2. “Spies Against Armageddon” by Dan Raviv and Yossi Melman, and just published this week. Years ago, I read through “Every Spy a Prince”, the 1991 book by these two authors on the Israeli intelligence community. Fascinating stuff, and when I saw that Raviv was going to speak at the Spy Museum about a new, updated book, I knew I wanted to hear what he had to say. Raviv, an American born journalist, and Melman, an Israeli, have written about Israeli intelligence for decades. Based on their research and many interviews, they have not only updated their earlier book, but apparently modified much of what they had concluded earlier based on their recent conversations for current and former officials. Israel has five different intelligence operations, according to Raviv: (1) Mossad, dealing with foreign espionage; (2) Shin Bet, the domestic branch; (3) Aman, the military intelligence branch and the largest such operation; (4) Lakam, dealing with scientific intelligence activities; and (5) aliyah bet, to work on clandestine immigration. The book promises to lay out much of these activities (obviously, there is more that the authors know, and even more that they don’t), including up to date activities, such as the joint development of Stuxnet, with the United States, and operations to assassinate Iranian scientists to help forestall the development of the A-bomb by Iran. Love them, or hate them, learning about Israeli intelligence is crucial, and this book (which has already led to a large amount of controversy in its first week of publication) promises to help its readers gain this knowledge.

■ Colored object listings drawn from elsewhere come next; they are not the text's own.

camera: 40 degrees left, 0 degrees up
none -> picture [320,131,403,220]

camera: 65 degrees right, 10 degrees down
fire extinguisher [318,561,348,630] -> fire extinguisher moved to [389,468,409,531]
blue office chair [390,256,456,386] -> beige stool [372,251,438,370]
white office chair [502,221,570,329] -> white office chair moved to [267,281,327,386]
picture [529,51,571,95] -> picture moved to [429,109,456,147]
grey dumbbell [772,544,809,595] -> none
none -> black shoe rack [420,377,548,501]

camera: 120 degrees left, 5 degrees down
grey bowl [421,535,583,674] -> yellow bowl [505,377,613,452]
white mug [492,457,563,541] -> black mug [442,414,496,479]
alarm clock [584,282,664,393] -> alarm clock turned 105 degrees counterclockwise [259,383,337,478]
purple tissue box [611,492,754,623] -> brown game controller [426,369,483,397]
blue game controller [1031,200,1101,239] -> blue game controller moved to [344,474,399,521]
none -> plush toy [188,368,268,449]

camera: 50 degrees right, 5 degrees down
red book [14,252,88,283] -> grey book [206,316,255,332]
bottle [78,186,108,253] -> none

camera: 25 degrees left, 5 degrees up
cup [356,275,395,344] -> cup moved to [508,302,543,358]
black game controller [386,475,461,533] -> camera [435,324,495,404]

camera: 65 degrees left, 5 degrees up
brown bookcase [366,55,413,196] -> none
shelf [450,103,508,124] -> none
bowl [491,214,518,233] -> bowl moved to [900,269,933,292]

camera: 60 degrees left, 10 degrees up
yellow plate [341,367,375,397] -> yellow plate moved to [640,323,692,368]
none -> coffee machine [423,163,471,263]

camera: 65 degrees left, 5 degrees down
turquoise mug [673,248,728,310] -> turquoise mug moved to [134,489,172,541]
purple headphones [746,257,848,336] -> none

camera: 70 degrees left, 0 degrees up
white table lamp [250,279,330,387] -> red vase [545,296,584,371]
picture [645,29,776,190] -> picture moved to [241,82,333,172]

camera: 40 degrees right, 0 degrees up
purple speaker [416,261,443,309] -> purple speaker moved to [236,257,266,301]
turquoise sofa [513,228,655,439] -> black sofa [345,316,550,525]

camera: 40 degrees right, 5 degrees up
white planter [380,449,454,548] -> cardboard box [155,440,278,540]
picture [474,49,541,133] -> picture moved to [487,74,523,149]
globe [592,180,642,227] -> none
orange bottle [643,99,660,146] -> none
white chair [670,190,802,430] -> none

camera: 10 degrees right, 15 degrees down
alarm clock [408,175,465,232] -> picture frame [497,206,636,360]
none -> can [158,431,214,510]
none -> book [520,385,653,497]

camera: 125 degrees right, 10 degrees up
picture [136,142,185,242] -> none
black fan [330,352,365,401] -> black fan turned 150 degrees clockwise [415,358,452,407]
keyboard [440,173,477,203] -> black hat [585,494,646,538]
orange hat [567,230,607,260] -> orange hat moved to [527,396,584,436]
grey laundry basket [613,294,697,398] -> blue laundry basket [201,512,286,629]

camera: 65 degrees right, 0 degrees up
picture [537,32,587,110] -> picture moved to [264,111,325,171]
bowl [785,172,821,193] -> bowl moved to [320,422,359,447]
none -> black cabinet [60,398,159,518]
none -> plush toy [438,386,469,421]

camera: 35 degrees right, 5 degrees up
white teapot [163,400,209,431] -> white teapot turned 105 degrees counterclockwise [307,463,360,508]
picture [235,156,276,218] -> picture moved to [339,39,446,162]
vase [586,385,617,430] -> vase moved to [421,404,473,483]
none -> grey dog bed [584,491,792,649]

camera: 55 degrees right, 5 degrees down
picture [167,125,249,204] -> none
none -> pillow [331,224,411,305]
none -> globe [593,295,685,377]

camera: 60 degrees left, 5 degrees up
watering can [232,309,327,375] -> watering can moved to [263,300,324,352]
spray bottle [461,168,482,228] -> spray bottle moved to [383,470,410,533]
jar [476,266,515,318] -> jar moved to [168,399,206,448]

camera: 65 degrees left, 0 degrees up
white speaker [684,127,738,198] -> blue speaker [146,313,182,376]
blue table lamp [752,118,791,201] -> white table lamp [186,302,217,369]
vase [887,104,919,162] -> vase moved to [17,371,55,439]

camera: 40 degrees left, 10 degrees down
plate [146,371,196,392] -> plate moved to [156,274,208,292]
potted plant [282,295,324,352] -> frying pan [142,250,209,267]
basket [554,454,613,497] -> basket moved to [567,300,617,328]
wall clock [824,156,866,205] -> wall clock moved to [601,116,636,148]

3. Stanley Weintraub’s new book “Final Victory”. “Final Victory is another just published book, by prolific historical writer Stanley Weintraub, is the story of Franklin Roosevelt’s four presidential campaign, against Thomas Dewey in 1944. I heard Weintraub talk about the book earlier this week. Weintraub is always interesting to listen to (I had heard him speak before) because he seems so much in command of not only his subject, but subjects that abut his particular topic, giving him the ability to give interesting answers to the many questions he is asked. He made a number of interesting points. First, although Roosevelt was quite ill in 1944, he had not been informed as to how ill he really was. His personal doctor appeared to have kept from him, and from other medical professionals, the extent of his congestive heart failure, although Roosevelt knew that he was ill, and in fact had a number of medical situations during the campaign that he chose to ignore. Second, one of the reasons that Democrats nominated Roosevelt for a fourth term is that he had so dominated Democratic politics that there was no alternative candidate available. Third, that by maintaining (for the time) an extensive speaking and travel schedule during the campaign, and by traveling to Yalta in February 1945, he may have accelerated his death which occurred in April, just 83 days after his election.
I recommend each of these books, and look forward to reading the two I have yet to read.